Der Konjunkturfrosch bockt. Die Wirtschaftsprognosen an der Spree torkeln zwischen Hoffen und Bangen. Arbeitslosigkeit lastet wie ein dichter Trabi-Smog über beiden Seiten der größten Industrieansiedlung zwischen Moskau und Paris. Hüben bibbern frustrierte Arbeitnehmer um ihre „Zitterprämie“ (Berlinzulage); drüben nerven die vom ursozialistischen Recht auf Absentismus geheilten Proletarier mit überzogenen Lohnforderungen. Die Angst geht um in Spree-Athen. Doch der Retter naht! Der Supermann trägt jedoch kein blaues Hemd mit seinen Initialien. Der Hoffnungsträger aller Unionsgebeutelten und Vereinigungsgeschädigten ist eine „alte Dame“ mit einer Werbeanzeige auf ihrem blau-weißen Kostüm: Hertha BSC.

Nun endlich hat die schreckliche, fußballose Zeit ein Ende. Die Uhren zeigen wieder Normalzeit. „Egal, was passiert ist oder was noch kommt, die Berliner lieben nur Hertha“, schmilzt selbst Bürgermeisterin Ingrid Stahmer wie das Eis an den Polen. Nicht Mampe, Momper und Moneten - nein, die Hertha muß es sein. Hunderttausende werden im Stadion und vorm Fernseher die Ärmel hochkrempeln, wenn die Herthaner die Stutzen strammziehen. Mit jedem Erfolg punktet auch die Stadt, mit jedem Tor des Bundesliganeulings prescht das Wirtschaftswachstum in ungeahnte Höhen. Aus Skeptikern werden Investoren, aus Laschmeiern Berserker, aus Fußballfeinden schlichtweg hirnlädierte Kulturpessimisten.

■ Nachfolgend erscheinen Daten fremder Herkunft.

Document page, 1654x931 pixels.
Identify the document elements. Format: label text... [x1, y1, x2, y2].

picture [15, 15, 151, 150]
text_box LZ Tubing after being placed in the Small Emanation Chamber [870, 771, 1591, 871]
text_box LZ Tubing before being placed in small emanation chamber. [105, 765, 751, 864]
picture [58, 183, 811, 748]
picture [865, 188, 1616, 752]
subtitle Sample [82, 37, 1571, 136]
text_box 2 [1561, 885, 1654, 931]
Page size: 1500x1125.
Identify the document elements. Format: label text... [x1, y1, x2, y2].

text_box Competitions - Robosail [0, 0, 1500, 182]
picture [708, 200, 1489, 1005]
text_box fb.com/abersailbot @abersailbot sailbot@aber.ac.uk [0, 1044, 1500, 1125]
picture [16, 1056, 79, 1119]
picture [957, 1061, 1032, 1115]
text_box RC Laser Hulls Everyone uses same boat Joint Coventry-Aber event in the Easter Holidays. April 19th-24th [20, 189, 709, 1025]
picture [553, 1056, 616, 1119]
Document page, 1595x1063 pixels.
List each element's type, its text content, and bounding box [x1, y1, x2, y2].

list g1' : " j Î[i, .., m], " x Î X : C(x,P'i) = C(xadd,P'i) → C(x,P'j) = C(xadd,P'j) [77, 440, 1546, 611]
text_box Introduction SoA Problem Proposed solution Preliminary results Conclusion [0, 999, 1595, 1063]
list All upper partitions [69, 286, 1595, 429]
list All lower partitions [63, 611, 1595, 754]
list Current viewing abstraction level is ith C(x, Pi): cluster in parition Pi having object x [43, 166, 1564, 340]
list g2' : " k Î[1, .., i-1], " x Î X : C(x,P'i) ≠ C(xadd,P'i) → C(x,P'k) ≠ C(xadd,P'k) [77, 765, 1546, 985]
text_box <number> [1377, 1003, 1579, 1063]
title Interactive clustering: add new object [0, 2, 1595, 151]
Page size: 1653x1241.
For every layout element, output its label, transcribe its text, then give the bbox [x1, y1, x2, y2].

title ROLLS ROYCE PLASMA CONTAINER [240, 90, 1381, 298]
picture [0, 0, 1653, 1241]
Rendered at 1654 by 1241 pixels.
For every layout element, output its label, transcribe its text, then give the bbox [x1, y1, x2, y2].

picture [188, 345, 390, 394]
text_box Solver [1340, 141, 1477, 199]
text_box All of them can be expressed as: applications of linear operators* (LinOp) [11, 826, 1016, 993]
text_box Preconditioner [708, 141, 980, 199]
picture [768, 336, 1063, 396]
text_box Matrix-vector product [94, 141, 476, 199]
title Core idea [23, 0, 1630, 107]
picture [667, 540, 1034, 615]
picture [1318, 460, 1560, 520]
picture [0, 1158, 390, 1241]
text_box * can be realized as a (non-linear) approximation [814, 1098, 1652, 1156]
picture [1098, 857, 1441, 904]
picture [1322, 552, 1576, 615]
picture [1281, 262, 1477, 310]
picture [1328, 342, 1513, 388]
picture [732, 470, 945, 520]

Denn das Wohlergehen eines Gemeinwesens ist eng mit den Künsten seiner Balltreter verbunden. Italien, das Land des WM-Dritten und der hauptberuflichen Blaumacher, dient als leuchtendes Vorbild. Seitdem Schillaci & Co. ihr Land zu Tränen rührten, gehen die Arbeitskräfte weg wie warme panini. Zwischen Pommeronen und Zitranzen pendelt sich das Bruttoinlandsprodukt '90 langsam wie Baresi und sicher wie Zenga bei drei Prozent Zuwachs ein. „Italiens Wirtschaft profitiert von Fußball-WM“, stottern die Nachrichtenticker. Das hat es zwischen Bozen und Bari, Meazza-Stadion und Maradona City seit der Pippinischen Schenkung nicht mehr gegeben! Was sollen also die Sorgen um die Zukunft des Wirtschaftsstandortes Berlin? Seine Einwohner brauchen nicht nach Canossa zu robben, sofern sie den elf Weisen aus dem Olympiastadion huldigen. Der Rest ist Formsache. Schließlich treten die Herthaner in den Farben der boomenden Tifosi an.

Mit dem Anpfiff zur Spielzeit 1990/91 wird das lahmende rot -grüne Regime im Rathaus Schöneberg von Königin Hertha der Blau-Weißen abgelöst. Unser Regierender heißt dann Werner Fuchs, unser Wirtschaftssenator Horst Wolter, Krisenmanager wird Walter Junghans. Sie sind die Helden für eine Saison. Alle anderen müssen auf die Ersatzbank. Nachzulesen in Ernst Blochs „Das Prinzip Hertha“ oder Jürgen Habermas‘ Plädoyer für den Offensivfußball mit dem Titel „Die neue Unwiderstehlichkeit“.